Le vote de confiance est une guillotine démocratique : lors de moments décisifs, il donne aux partis d’opposition le pouvoir d’actionner la manivelle et de mettre fin au règne d’un gouvernement minoritaire. Le 21 octobre dernier, le gouvernement Trudeau s’est lui-même mis sur le banc des accusés en donnant à la motion conservatrice la valeur d’un vote de confiance. En se mettant dans cette position, le PLC s’est saisi de la lame qui le menaçait et l’a retournée contre ses adversaires politiques : il savait que, peu importe l’issue de ce vote, le PLC allait se trouver en bonne posture pour la suite des choses.

Dans un premier cas de figure, si la chambre déclarait sa « non-confiance », le PLC était en excellente position pour remporter les élections, notamment avec sa gestion généreuse de la crise de la COVID-19 et une prestation canadienne d’urgence (PCU) qui a sauvé plus d’un foyer canadien. Le PLC aurait aussi eu la possibilité de blâmer les autres partis pour avoir déclenché des élections durant l’une des pires crises sanitaires et économiques que le Canada ait connue. 
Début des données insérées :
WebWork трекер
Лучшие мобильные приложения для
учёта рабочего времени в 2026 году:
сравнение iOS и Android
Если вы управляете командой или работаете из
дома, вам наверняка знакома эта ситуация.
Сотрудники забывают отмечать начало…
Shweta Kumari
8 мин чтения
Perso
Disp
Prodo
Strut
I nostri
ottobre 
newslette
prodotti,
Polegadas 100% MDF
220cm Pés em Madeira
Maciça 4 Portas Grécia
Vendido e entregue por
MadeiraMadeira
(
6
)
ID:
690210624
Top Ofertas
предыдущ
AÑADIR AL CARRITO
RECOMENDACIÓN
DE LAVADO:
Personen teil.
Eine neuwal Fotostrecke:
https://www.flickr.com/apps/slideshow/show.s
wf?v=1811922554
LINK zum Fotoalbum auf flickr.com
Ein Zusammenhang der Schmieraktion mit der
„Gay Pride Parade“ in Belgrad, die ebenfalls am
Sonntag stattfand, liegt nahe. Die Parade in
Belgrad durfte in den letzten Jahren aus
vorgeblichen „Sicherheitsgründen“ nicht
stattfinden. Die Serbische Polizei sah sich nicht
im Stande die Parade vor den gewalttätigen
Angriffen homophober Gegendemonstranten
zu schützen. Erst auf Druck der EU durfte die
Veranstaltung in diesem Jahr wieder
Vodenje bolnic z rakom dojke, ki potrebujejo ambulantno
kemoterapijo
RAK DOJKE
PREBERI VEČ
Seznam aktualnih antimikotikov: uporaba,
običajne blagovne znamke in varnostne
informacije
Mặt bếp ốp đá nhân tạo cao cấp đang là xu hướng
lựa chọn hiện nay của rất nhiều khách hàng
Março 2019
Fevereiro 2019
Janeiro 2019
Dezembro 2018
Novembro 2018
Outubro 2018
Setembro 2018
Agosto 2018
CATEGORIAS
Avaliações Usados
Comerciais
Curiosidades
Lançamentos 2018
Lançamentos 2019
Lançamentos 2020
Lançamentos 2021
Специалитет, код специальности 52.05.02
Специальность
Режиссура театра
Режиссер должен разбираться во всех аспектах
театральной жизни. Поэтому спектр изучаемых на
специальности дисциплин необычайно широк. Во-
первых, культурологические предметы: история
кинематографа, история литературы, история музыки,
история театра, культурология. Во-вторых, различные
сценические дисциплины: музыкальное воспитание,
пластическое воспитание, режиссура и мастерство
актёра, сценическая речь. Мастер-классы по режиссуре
Autrement, si, comme ce fut le cas, la chambre réaffirmait sa confiance à l’égard du gouvernement, le PLC pourrait continuer à gouverner relativement librement. Encore plus important pour ce parti, cela lui éviterait d’avoir à faire face à une commission d’enquête qui aurait visiblement miné de beaucoup son image, sa crédibilité et son intégrité.

Dans les règles de l’art

En bref, le gouvernement Trudeau a admirablement manié ce couteau à double tranchant qu’est le vote de confiance sans se faire d’égratignure. A‑t-il agi de manière morale en utilisant cet outil visant à sécuriser la démocratie afin d’éviter le pire pour la réputation de son parti ? On peut en douter, mais la politique parlementaire reste après tout un jeu dans lequel il y a des équipes, des arbitres et des règles. Et ces règles, aussi imparfaites puissent-elles être, restent après tout les règles. Comme nous le rappellent si bien les juristes, dura lex, sed lex.